D’après Jean-Pierre Kasma, militant de la LUCHA à Butembo, cette journée était également dédiée à la réflexion. Selon lui, tous les acteurs sociaux sont appelés à « réfléchir sur des actions à mener » pour faire face à l’ennemi commun.

« Nous avons lancé aujourd’hui une journée ville morte à Butembo, afin de dénoncer une fois de plus les massacres qui continuent et s’amplifient dans les territoires de Lubero, Beni et Ituri, et d’interpeller le gouvernement à agir. Pour rappel, le lundi 8 septembre, un massacre de plus de 100 personnes a eu lieu à Ntoyo, près de Mangurejipa. Jusqu’à présent, aucune action concrète n’a été entreprise par le gouvernement. Notre gouvernement reste silencieux, se limite aux déclarations, et semble incapable d’agir. Pour nous, il était nécessaire de réveiller un peu la population afin qu’elle devienne plus exigeante envers le gouvernement, qui a la responsabilité première de sécuriser les citoyens et leurs biens. C’est pourquoi nous avons appelé à cette journée « ville morte » aujourd’hui, suite à la marche pacifique organisée hier par la LUCHA. Nous avons donc initié cette action pour pousser le gouvernement à prendre au sérieux la question des ADF, qui semble être oubliée, contrairement à celle du M23, largement médiatisée. La question des ADF, elle, semble reléguée aux oubliettes », déclare-t-il.

Et de poursuivre : 

« Notre cible, c’est la Présidence, c’est-à-dire le Chef de l’État lui-même. Il est le garant de la Nation, le garant de notre sécurité, parce qu’il est le Commandant suprême des Forces armées. Nous voulons l’atteindre, et l’atteindre, c’est lui dire : combien de morts faut-il encore pour qu’il agisse enfin ? On a vu des drones utilisés dans la guerre contre les rebelles du M23. Mais où sont ces drones quand il s’agit de venir survoler et cibler les zones où se cachent les ADF ? Parce que les ADF ne sont pas loin de nos villages. Ils tuent, puis se replient à proximité, et pourtant, il n’y a toujours pas d’action sérieuse. Donc oui, notre cible, c’est le Président de la République. Il doit comprendre que nous sommes profondément en colère, et que nous attendons son intervention ».

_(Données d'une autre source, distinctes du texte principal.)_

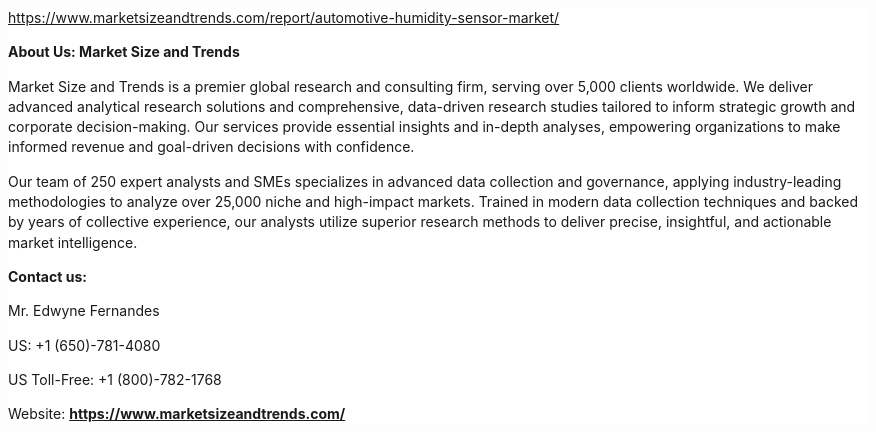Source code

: <a href="https://www.marketsizeandtrends.com/report/automotive-humidity-sensor-market/">https://www.marketsizeandtrends.com/report/automotive-humidity-sensor-market/</a></strong></p><p><strong>About Us: Market Size and Trends</strong></p><p>Market Size and Trends is a premier global research and consulting firm, serving over 5,000 clients worldwide. We deliver advanced analytical research solutions and comprehensive, data-driven research studies tailored to inform strategic growth and corporate decision-making. Our services provide essential insights and in-depth analyses, empowering organizations to make informed revenue and goal-driven decisions with confidence.</p><p>Our team of 250 expert analysts and SMEs specializes in advanced data collection and governance, applying industry-leading methodologies to analyze over 25,000 niche and high-impact markets. Trained in modern data collection techniques and backed by years of collective experience, our analysts utilize superior research methods to deliver precise, insightful, and actionable market intelligence.</p><p><strong>Contact us:</strong></p><p>Mr. Edwyne Fernandes</p><p>US: +1 (650)-781-4080</p><p>US Toll-Free: +1 (800)-782-1768</p><p>Website: <strong><a href="https://www.marketsizeandtrends.com/">https://www.marketsizeandtrends.com/</a></strong></p>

L’attaque de Ntoyo constitue la plus meurtrière enregistrée dans le secteur de Bapere (territoire de Lubero), où les combattants ADF opèrent depuis plus d’un an. Au moins 72 personnes ont perdu la vie dans cette offensive sanglante menée dans la nuit du lundi 8 au mardi 9 septembre. Ntoyo est un village de la localité de Mahoho, situé à près de 7 km à l’est de Manguredjipa, dans le secteur de Bapere (Lubero).

En tout, 80 civils ont été tués en deux jours dans les territoires de Lubero et de Beni, selon les chiffres rapportés par le gouvernement congolais.

De nombreuses voix s’élèvent déjà pour condamner ces massacres. C’est le cas du président du parti Ensemble pour la République, Moïse Katumbi, qui a dénoncé avec fermeté les tueries. L’opposant accuse les autorités sécuritaires d’avoir été alertées, mais de n’avoir pris aucune mesure à temps.

La coalition Lamuka a également exprimé son indignation face au silence du gouvernement central, qui ne s’est exprimé que tardivement sur ce carnage. Prince Epenge, porte-parole de cette plateforme de l’opposition conduite par Martin Fayulu, a, dans un message il dénoncé la passivité de Kinshasa, allant jusqu’à réclamer un deuil national de trois jours en mémoire des victimes.